Dough Castle (Irish: Dumhach Ui Chonchuir – "sandbank of the O'Connors") is a ruined tower house at Lahinch in County Clare, western Ireland. It was established by the O'Conors in the early 14th century, but nothing remains of the original structures.

==Geography==
Dough Castle is located in the townland of Dough in the civil parish of Kilmacrehy, County Clare. It lies to the south of the combined estuary of the Inagh and Dealagh rivers.

==History==
The castle was originally established by the O’Connors, then lords of Corcomroe, in 1306. It served as their principal stronghold and was sited at the strategically important mouth of the Inagh River, where it could control both land and water traffic. A castle here is mentioned in 1422, but all the structures that survive today are of later origin.

In 1471, the chieftain was murdered in the castle by his nephews and was buried at the end of what is now the main street of Lahinch. A cairn was erected in his memory, and this gave rise to the official Irish name for Lahinch, Leacht Ui Chonchuir, or "O'Connor’s Cairn".

In 1584 it was held by the family of Sir Donal O'Brien. one of whom, Daniel, gave "hospitable and humane" shelter to English settlers who were threatened by the Irish rebellion of 1641.

In return for his actions, Dough castle was spared from being demolished or slighted by the Cromwellian army. In 1654, Cromwellian officer Colonel Stubber saved the castle from demolition, and in 1675 the castle still had the full tower with a two-storey house (it was described as a tall battlemented tower with a large two-storey dwelling house attached to one side). Large windows with flat arches and slab lintels replaced the older slit windows.

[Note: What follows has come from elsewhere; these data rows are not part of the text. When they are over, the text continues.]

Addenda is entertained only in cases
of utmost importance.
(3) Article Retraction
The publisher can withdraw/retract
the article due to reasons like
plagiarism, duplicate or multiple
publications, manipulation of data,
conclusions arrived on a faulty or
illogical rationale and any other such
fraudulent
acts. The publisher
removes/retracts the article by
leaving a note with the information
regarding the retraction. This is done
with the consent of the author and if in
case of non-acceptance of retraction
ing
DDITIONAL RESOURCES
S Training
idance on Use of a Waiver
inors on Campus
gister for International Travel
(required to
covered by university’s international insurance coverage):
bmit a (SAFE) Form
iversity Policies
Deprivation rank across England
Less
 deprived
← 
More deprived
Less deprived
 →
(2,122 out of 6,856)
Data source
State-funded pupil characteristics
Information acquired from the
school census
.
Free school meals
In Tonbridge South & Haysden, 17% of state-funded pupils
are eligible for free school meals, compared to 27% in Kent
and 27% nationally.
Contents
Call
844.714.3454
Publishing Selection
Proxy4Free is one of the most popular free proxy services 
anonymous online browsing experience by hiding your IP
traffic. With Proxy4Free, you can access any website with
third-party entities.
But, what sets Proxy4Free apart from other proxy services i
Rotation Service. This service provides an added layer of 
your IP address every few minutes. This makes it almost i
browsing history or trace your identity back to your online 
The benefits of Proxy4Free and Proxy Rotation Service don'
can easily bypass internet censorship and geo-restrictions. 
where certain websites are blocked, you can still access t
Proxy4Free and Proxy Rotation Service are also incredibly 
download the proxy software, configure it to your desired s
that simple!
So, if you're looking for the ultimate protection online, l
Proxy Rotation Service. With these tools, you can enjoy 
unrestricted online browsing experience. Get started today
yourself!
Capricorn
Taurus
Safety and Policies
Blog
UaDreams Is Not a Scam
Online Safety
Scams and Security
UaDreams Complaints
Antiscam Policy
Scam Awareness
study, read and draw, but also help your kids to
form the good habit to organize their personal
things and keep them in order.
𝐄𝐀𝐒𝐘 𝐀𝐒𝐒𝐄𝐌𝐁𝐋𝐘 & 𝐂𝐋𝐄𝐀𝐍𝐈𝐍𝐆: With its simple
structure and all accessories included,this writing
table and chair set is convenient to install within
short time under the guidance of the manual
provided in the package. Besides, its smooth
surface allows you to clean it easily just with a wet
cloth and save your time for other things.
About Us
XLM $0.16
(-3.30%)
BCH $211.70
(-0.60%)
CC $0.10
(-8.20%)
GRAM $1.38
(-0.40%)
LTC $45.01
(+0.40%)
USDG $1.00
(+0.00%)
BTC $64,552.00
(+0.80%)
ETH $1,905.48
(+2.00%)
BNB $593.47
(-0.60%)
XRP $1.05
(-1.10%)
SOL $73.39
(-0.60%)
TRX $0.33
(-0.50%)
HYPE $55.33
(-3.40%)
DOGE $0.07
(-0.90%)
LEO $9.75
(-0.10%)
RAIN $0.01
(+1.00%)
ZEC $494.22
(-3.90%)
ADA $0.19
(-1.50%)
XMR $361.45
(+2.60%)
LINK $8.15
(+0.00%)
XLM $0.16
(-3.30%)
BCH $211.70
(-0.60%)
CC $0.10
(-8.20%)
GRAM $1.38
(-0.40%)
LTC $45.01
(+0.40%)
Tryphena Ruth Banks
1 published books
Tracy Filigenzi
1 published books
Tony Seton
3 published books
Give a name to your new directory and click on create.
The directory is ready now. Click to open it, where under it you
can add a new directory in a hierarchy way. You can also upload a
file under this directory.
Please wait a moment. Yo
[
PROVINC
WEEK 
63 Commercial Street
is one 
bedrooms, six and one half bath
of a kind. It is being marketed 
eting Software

The present ruin is the result of various collapses due to the castle having been built upon sandbanks. One side had fallen before 1839, and a considerable mass, with the chimney, fell in 1883. These sandbanks were reported to be the home of Donn Dumhach (Donn of the sandhills), a sí prince who according to tradition still haunts the scene. The sandhill near the bridge is also reported to be haunted. No trace has been found of a supposed underground passage, filled with valuables, leading from the castle to Liscannor.

==Today==
Due to poor foundations on sand, the castle collapsed several times and today it is in ruins, with little more than part of the O'Brien tower remaining on Lahinch Golf Course near where the Dealagh joins the Inagh River. There was another castle in the vicinity, O'Brien's Castle, built by Turlough O'Brien of the O'Brien clan in 1588 to defend against the Spanish, but nothing remains of this fortress.